Extract each line in the entries below that contains the string "bifacial", and reproduce every such line in full.

•••

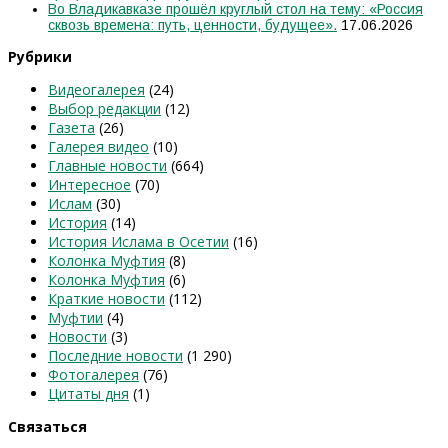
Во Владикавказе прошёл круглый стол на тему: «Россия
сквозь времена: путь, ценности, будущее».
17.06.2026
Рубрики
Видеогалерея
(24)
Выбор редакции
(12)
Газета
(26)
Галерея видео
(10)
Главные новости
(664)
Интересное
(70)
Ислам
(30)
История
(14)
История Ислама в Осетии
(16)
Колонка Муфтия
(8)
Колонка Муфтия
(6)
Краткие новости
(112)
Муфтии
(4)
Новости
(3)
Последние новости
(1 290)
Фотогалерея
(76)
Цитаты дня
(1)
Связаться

•••

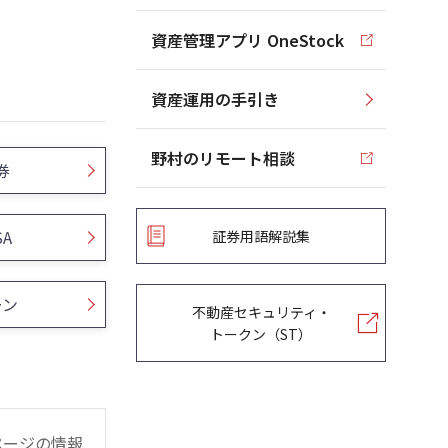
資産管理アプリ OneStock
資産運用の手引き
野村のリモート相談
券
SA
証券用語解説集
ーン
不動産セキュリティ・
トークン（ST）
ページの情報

•••

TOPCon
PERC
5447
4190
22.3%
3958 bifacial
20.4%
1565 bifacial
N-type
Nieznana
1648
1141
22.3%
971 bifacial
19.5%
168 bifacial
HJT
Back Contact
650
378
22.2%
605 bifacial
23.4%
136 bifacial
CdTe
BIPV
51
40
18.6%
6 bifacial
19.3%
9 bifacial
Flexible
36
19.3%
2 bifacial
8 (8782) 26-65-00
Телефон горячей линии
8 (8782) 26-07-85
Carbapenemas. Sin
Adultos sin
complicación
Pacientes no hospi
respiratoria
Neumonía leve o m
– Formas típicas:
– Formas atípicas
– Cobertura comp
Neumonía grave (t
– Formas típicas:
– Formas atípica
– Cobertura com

•••

• Answer box
3958 bifacial
1565 bifacial
971 bifacial
168 bifacial
605 bifacial
136 bifacial
6 bifacial
9 bifacial
2 bifacial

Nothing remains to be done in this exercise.